Posted by PlayDevil.com Staff on Apr 6, 2012 11:38 (Apr 6, 2012 11:38)
Written by: Ian
Shepard your flock?
And so, after 5 years, the Mass Effect trilogy comes to a head. Mass Effect 2 will be remembered as one of, if not the best game of the generation. Is "Mass Effect 3" a worthy successor? Like with Syndicate, EA has faced barrages of criticisms from fans around the multiplayer, Kinect support and countless other issues. Is this because the fans love the IP so much, or is it a sign of troubled development?
‘Take back the Galaxy’ screams the back of the box when you pick up Mass Effect. Somehow, the game manages to live up to this bombast, with Bioware’s usual flair for storytelling shining right through. You can still import your saved characters from previous games (although with less success this time- some of you may struggle if you didn’t amend your character or have swapped HDD) and your decisions will still affect who you see and how they react to you during the course of the game, which is a fantastic achievement. The story does have minor niggles- at certain times you are caught in minor squabbles that you’d never do with a limited time frame, and at the end, it seems like all your previous choices pretty much go out of the window. 99% of the time though, and certainly throughout the main plot, everything is a beautiful mess of emotion, truly galactic strife, and the struggle and passion to overcome the enemy at all expense.
Mass Effect 3 hasn’t really done much to change up the gameplay. Your core run-and-gun 3rd person shooting is there, and it remains a little wonky. You may be doing far more of it though, because certain sections of the game definitely felt more ‘shooty’ than Mass Effect 2 ever did. The game is much easier to play though on the Xbox, at least, thanks to the amazing Kinect integration. Rather than accessing the power or weapon wheels, you can now just shout actions and weapons at your television, even using the names of your squad members when you want to be specific. Many pieces of Kinect integration have been a gimmick, but this is a real revelation that has changed the way I play Mass Effect and has meant that I’ve been a much more strategic player than in any of the first pair of games.

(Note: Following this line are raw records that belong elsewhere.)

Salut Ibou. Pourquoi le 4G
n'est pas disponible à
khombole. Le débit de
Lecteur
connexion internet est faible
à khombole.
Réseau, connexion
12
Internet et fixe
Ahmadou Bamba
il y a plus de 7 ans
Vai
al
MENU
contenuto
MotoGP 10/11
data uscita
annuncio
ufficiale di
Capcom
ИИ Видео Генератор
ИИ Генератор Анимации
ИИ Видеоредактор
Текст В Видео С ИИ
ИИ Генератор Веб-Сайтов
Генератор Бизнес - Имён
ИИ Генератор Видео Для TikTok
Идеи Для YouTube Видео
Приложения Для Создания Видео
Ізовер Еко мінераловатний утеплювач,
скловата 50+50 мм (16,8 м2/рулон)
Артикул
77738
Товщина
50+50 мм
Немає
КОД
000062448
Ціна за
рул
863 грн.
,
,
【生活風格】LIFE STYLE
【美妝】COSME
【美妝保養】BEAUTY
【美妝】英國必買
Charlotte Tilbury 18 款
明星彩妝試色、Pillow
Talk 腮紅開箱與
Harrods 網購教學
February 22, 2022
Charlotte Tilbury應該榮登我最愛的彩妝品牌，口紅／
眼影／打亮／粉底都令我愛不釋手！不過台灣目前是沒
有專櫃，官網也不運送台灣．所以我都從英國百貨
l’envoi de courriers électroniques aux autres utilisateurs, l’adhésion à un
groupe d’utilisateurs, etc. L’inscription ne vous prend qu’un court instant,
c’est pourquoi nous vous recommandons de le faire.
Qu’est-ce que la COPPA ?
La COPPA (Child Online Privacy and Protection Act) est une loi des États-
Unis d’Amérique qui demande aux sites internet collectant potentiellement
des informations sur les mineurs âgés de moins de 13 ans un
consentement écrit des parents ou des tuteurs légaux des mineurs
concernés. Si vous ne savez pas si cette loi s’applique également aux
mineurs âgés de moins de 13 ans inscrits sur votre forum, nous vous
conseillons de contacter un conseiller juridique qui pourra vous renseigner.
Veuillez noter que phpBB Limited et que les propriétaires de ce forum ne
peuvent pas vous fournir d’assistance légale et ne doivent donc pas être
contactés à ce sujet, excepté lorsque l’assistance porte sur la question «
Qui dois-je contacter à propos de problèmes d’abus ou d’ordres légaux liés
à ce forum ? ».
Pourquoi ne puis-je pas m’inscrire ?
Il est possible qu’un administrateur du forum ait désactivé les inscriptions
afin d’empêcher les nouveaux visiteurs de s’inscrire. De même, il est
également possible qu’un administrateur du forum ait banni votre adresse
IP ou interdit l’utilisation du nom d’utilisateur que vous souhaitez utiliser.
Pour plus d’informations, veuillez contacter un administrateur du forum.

There are other ways to play though now. You can have the game choose story sequences for you in ‘action’ mode, which dumbs the game down rather, or if you find the action too hard, you can play in ‘story’ mode and murder everything in sight with ease. Returnees are way better off sticking with the default ‘RPG’ mode, however. In fact, both these new modes were designed with new players in mind, and EA have made a big song and dance over how friendly this game is for them. It’s not. At all. I love this universe and the characters, but if I was coming in cold, I’d be really confused. The game tries to tie together multiple storylines, and whilst it manages rather well, the sheer number of locations and people you run across needs some kind of background knowledge of what is going on.
Needless to say, if you loved Mass Effect 2, then 3 is just as good. The stupid mining game has been replaced, and there is now an element of danger to scanning as the Reapers are always around the corner. The dialogue trees, quests, and interactions are just as interesting as ever, and there is a nice mix of returning characters and locations, new spins on old places, and entirely new stuff. The game also hasn’t scrimped on content, with a full playthrough taking somewhere in the region of 30-35 hours doing just about everything and thus getting the best ending.